O desejo pelo choque através da violência insuportável –
característica de diversos filmes marginais e retrabalhada com moldura pop em A
Rainha Diaba – está presente em O casamento, assim como também em alguns filmes
policiais de Antônio Calmon, companheiro de Jabor da “terceira geração do
Cinema Novo” que parece ter seguido um dos atalhos da trilha aberta pelo filme
de Fontoura.
[4]
Pela sensibilidade e perspicácia em reavaliar as novas
configurações do Brasil e do mundo, parece ainda significativo que Arnaldo
Jabor e Antônio Calmon tenham sido os cineastas oriundos do Cinema Novo que
alcançaram maior expressão no cinema carioca dos anos 1980 – com a representação
dos sonhos e desejos da juventude em um novo mundo em Eu sei que vou te amar
(1984) e Menino do Rio (1982). Da mesma forma, foram aqueles que, de sua
geração, conseguiram uma inserção mais significativa no universo televisivo,
particularmente a Rede Globo, quando a crise do cinema brasileiro se acentuou.

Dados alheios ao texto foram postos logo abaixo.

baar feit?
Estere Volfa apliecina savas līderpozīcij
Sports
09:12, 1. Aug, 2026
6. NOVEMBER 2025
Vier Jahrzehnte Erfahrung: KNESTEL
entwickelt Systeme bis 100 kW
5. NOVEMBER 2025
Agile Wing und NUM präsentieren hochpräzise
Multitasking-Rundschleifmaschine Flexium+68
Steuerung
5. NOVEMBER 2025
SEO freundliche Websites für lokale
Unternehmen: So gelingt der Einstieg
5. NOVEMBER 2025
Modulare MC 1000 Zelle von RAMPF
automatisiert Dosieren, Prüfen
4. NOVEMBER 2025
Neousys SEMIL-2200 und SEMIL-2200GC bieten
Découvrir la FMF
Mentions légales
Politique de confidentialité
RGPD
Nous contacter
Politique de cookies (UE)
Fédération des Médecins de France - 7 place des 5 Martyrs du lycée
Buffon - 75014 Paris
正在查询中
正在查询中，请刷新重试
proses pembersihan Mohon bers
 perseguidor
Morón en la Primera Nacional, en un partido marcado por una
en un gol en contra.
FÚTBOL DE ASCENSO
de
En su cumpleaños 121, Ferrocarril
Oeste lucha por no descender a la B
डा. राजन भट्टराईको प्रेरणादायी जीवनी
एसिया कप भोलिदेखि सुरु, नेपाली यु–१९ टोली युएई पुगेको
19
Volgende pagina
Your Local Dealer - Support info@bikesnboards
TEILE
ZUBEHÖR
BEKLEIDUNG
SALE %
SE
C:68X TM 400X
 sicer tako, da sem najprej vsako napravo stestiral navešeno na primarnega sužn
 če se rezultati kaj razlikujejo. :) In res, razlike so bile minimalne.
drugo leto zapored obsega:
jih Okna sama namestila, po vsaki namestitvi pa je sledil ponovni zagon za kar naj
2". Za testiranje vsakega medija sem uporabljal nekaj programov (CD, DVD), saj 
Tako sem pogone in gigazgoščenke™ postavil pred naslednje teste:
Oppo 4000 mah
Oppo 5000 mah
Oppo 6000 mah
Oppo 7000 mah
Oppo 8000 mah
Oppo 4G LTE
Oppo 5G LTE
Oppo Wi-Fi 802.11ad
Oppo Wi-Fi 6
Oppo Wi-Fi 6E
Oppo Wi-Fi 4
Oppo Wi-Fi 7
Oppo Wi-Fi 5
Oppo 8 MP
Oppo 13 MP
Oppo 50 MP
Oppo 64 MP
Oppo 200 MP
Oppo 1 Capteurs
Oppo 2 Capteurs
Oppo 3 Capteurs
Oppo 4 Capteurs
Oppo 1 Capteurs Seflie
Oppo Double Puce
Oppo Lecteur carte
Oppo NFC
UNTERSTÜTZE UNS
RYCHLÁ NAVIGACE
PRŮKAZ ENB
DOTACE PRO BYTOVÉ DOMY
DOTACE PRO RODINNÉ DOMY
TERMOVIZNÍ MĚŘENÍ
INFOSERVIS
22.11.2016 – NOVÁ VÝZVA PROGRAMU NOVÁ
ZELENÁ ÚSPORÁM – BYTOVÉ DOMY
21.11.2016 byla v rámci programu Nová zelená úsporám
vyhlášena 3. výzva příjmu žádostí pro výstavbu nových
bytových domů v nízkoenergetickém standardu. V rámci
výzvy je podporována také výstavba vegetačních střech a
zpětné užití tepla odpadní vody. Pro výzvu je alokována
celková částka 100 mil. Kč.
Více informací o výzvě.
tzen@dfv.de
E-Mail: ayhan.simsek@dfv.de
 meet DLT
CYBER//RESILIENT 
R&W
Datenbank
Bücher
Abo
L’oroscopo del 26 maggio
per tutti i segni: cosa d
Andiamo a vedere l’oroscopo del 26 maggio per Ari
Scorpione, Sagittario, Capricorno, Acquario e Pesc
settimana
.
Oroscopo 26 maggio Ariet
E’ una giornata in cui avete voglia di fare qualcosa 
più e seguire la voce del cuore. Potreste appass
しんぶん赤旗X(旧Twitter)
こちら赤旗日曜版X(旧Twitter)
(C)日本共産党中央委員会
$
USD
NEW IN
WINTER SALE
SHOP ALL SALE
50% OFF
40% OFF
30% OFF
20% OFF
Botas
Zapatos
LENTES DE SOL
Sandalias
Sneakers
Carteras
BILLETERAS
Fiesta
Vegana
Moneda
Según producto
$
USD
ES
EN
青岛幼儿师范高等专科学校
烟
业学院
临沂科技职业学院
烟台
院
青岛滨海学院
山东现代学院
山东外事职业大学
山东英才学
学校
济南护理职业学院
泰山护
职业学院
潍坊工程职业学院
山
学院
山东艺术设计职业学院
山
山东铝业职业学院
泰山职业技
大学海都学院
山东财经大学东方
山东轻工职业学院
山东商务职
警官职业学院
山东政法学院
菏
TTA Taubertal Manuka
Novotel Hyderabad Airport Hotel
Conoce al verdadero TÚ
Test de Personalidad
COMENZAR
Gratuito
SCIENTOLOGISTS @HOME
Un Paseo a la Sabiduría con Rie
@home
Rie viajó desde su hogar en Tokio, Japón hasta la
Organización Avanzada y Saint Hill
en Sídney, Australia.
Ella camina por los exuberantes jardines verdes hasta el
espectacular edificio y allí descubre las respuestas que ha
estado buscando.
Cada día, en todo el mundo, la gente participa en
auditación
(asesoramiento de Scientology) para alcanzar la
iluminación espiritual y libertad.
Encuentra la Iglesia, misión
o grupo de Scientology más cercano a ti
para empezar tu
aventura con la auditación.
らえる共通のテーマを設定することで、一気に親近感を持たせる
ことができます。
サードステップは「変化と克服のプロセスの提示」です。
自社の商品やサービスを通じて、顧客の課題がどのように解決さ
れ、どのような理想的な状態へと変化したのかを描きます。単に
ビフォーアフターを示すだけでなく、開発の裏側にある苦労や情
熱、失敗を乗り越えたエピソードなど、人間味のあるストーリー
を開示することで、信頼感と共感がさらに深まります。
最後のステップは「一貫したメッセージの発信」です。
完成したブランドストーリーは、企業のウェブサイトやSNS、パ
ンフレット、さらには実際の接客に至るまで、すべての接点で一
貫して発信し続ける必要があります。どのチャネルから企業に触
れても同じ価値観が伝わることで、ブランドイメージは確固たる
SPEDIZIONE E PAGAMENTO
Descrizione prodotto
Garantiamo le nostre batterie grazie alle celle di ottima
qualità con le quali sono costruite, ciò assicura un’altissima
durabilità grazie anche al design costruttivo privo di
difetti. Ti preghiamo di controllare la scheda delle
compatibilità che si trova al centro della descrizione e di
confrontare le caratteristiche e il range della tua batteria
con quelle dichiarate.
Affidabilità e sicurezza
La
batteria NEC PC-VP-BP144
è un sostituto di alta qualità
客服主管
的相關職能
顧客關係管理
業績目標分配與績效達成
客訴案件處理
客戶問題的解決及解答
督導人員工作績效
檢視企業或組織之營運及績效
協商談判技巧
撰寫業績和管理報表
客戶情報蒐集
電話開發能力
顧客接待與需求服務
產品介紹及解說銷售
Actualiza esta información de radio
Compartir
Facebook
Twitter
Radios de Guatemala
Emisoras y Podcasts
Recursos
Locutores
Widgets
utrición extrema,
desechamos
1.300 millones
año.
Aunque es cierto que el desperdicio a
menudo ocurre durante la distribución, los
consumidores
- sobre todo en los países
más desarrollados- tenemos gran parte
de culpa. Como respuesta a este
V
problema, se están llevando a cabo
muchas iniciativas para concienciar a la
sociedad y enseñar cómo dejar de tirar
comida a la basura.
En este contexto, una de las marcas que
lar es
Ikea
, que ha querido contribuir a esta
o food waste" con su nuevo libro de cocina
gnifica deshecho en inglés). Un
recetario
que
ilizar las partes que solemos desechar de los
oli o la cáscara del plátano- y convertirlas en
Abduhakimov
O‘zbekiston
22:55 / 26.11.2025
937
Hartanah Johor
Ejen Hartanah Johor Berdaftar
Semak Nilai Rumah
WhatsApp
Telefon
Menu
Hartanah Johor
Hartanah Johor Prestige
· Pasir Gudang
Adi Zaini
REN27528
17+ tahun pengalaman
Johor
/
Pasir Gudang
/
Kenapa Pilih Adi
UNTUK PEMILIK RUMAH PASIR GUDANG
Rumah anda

Por fim, é importante ressaltar que a análise de O casamento
foi prejudicada pela visão da cópia lançada em dvd remontada pelo cineasta –
uma versão “suavizada”, em suas palavras. Embora trate-se de um direito
inapelável do artista ter controle sobre sua obra, a praticamente total
impossibilidade de acesso ao filme conforme foi concebido e lançado
comercialmente em 1975 parece revelar um traço de prepotência no trato com o
próprio passado, possivelmente característico de parte de uma geração que hoje
dita os rumos do país.
Rafael de Luna Freire
Coordenador do Setor de Documentação da Cinemateca do MAM,
doutorando do programa de Pós-Graduação em Comunicação, Imagem e Informação da
UFF e organizador do Cineclube Tela Brasilis.